Despite its image of pure, unpolluted mountain air, the air quality in Nepal is one of the worst in the world, particularly in the country’s capital city, Kathmandu. Here the incidence of smog is five times greater than it was in Paris when it decided to ban cars in 2014 and 15 times higher than the World Health Organisation’s standard. Indeed, on Friday 28th May, 2021 it became the most polluted city in the world and, as Dr Andrew Lodge observed in 2014, the problem has become so acute that many of Kathmandu’s 1.74 million residents “are left wondering at what point will their city become unliveable?”.
The burning of fossil fuel, particularly petrol and diesel fuel by the 900,000 + vehicles registered in the Kathmandu Valley, is blamed for such conditions, especially as many of the vehicles are old and inefficient. In part because some 100 people a day die from air pollution and in part because of the unaffordable cost of new, imported vehicles, there is a growing cycling culture. This despite the bicycle being perceived as an inferior mode of transport, not least as the majority of the bicycles, which are imported from China and India, are not ideal for the terrain, though they are cheap and affordable.
To expedite the trend there have been calls (Dhakal, 2020) for Nepal to create dedicated cycling tracks and a subsidy to encourage the purchase of new, more appropriate cycles, such as the Portal Bikes (www.portalbikes.org) new age cargo bikes. These are innovative cycles that “are sturdy, adaptive, customisable – and can grind your corn”. They are the invention of Caleb Spears who moved to Nepal in 2013 from his home in the USA. As he was determined to launch a social enterprise, he and his wife initially spent their time in rural Nepal assessing the needs of the local people. One day, after helping a local farmer shell corn by hand, Caleb was inspired to add a power take off drive to the back of a bicycle and use it to drive a corn sheller machine, which it did – as well as a saw or a washing machine even!
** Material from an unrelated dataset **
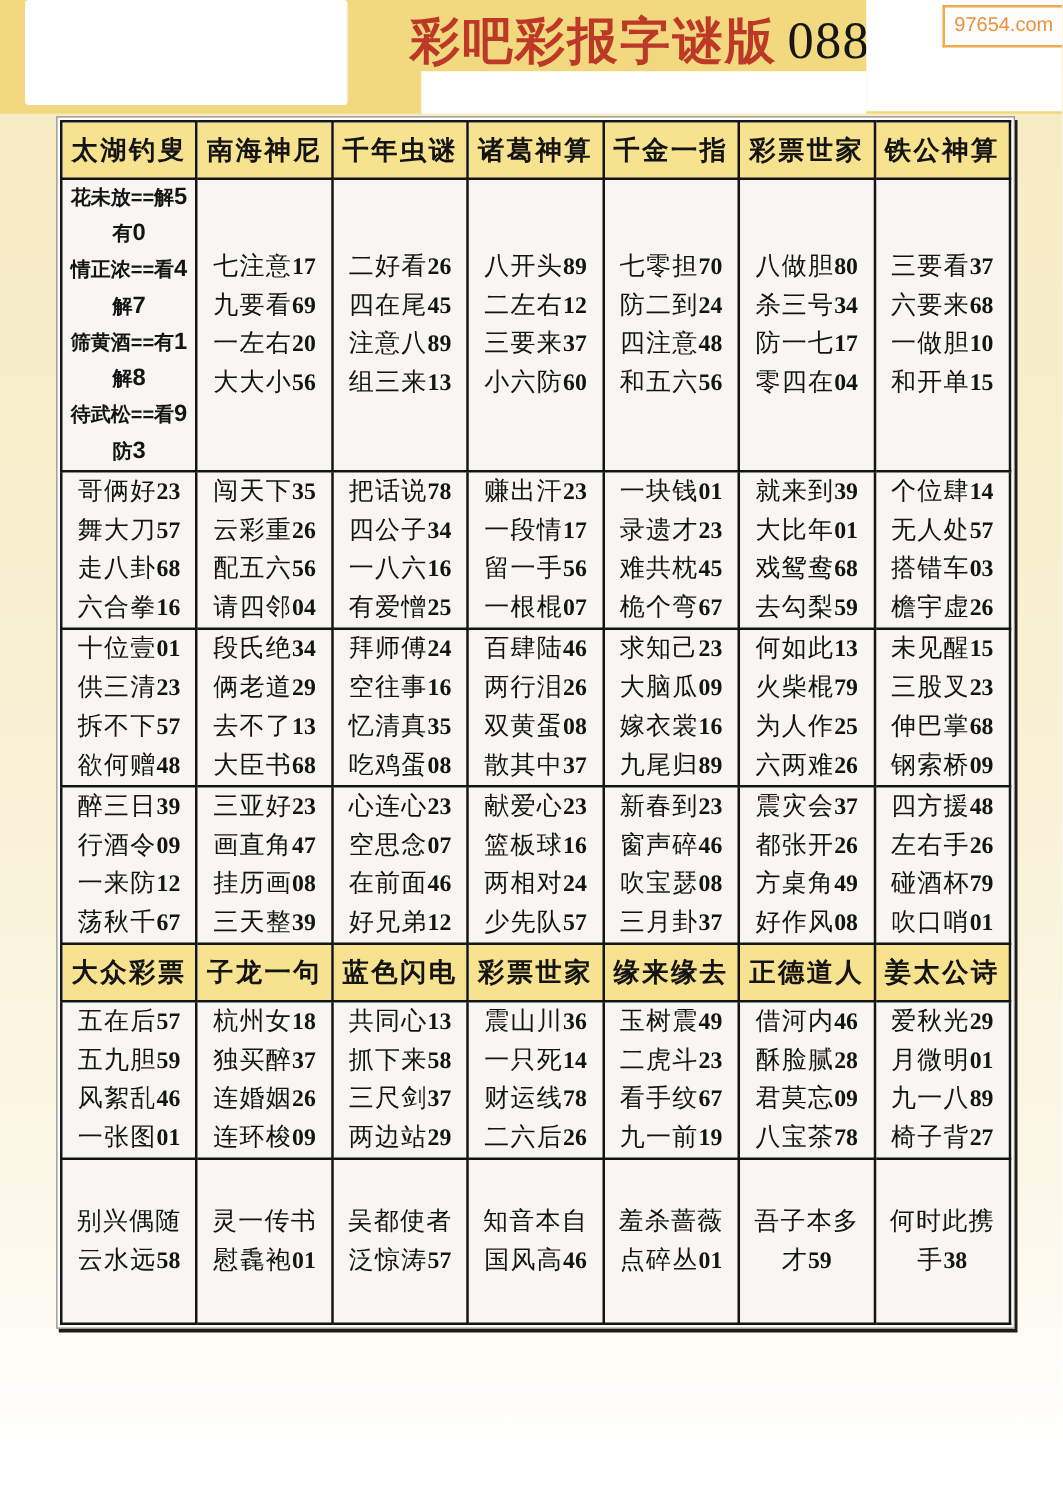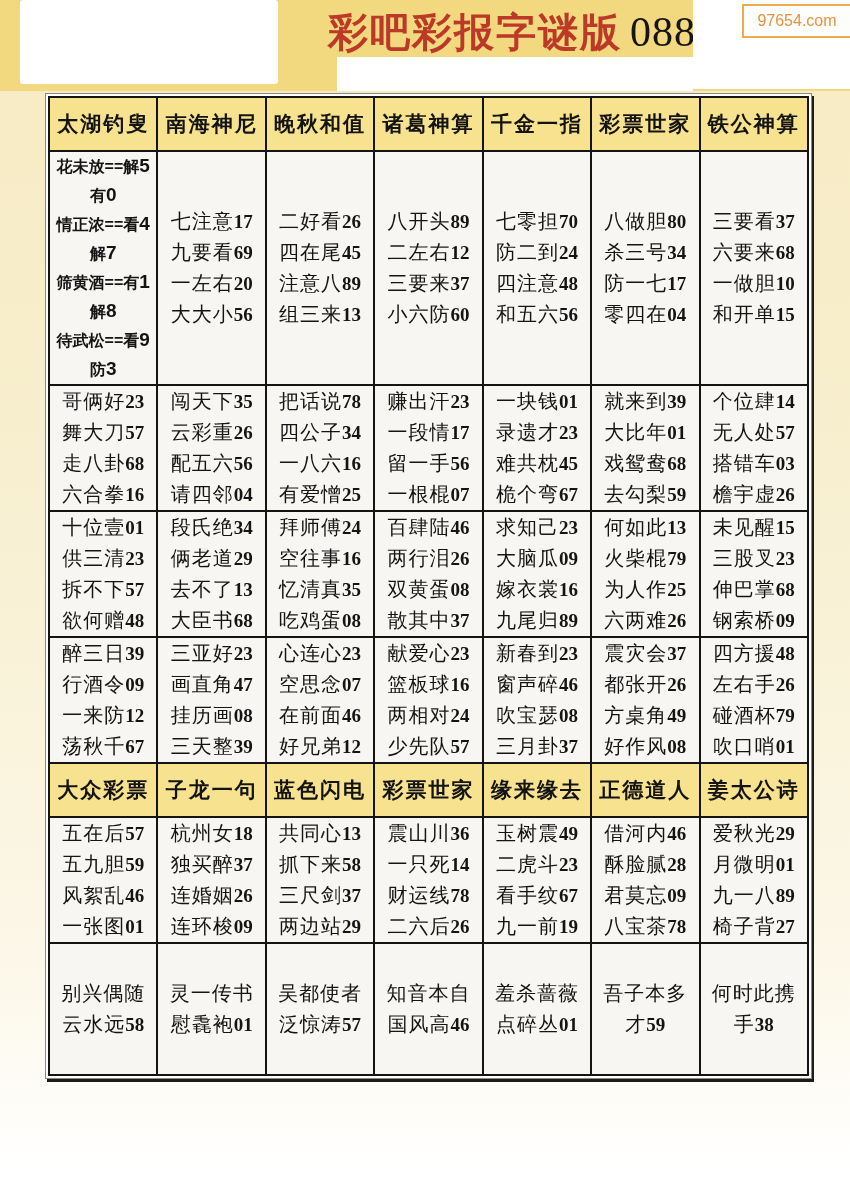"97654.com" .watermark { width: 108px -> 96px }
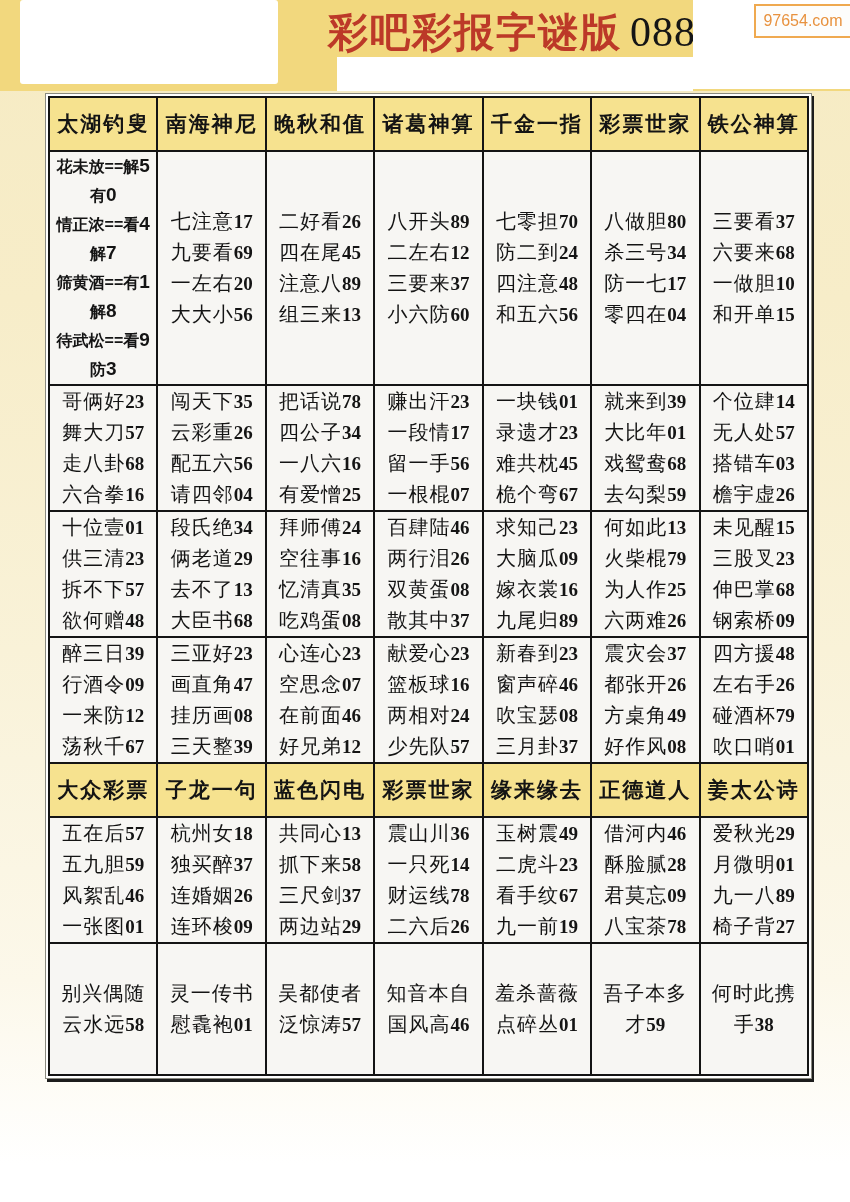"太湖钓叟" tr.hrow td { height: 54px -> 46px }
Caleb had identified his niche in the market. He would produce bicycles suitable for use in Nepal. This meant that they would have to be sturdy, capable of carrying loads of up to 300lbs, given the traditional cycling culture, and have several gears, given the terrain. Also, they would need to be able to power small machines such as the corn sheller. So, he embarked on developing and testing a prototype, which he had just done when the devastating earthquake occurred in April 2015. The cycle project was put on hold as Caleb turned his attention to producing first temporary shelters for the homeless then more permanent “flat pack” prefabricated structures that could be assembled in a day. Eventually, in September 2017, Portal Bikes was launched manufacturing hand-made bicycles that could be customised to the needs of the owner, including the possibility of adding a battery to convert to power assisted cycling if required. Apart from customer acceptability, price was a major problem so it was decided to import the parts and assemble the cycles rather than hand manufacture them as previously. Even so, the price remained high compared with competitor products and according to Daniel Pradham, Head of Operations, Portal Bikes “subsidised prices for entrepreneurs from [the] low income bracket to empower them, because at the end of the day that is our motto”. Longer term, the plan is to export the cycles to Europe and North America, enabling the Nepalese purchase price to be further cross subsidised. Already a store has been opened in the USA (http://portalbikes.org/store).
Despite all of the difficulties and setbacks, the enterprise provides employment for 26 people and its profit and loss account also records the firm’s “humanitarian impact”, based on its mission. This is “to transform lives and communities by creating pathways out of poverty”. It does this by encouraging people to cycle, thereby not only contributing to the reduction in the use of fossil fuels and the resultant chronic pollution of the atmosphere, but enabling them to turn their bicycles into businesses. Thus Portal Bikes addresses SDGs 13 (Climate Action), 15 (Life on Land) and 7 (Affordable and Clean Energy), as well as SDGs 9 (Industry, Innovation and Infrastructure), SDG 11 (Sustainable Cities and Communities), 12 ( Responsible Consumption and Production), while at the same time contributing to SDGs 8 (Decent Work and Economic Growth), 3 (Good Health and Well-being), 1(No Poverty) and 2 (Zero Hunger). Rather than being an ecopreneur, a social entrepreneur, an economic entrepreneur or a humane entrepreneur, Caleb is very much a harmonious entrepreneur. As such he has created a venture with a Triple bottom line of Profit, People and Planet that is helping address the sustainability challenge both locally in Nepal and internationally.
Dhakal, M., (2020), Provide Subsidy to Encourage Cycling. The Rising Nepal. 19th October.
Gurung, S., (2019), Portal Bikes is here to give new meaning to bicycles. The Kathmandu Post. August 12.
Lodge, A. (2014), Has Air Pollution made Kathmandu Unliveable? The Guardian. 21st March.
Noel, C., (2018), Coming to the US: This Nepali Bike carries 300 Pounds of Cargo. Gear Junkie. 25 June.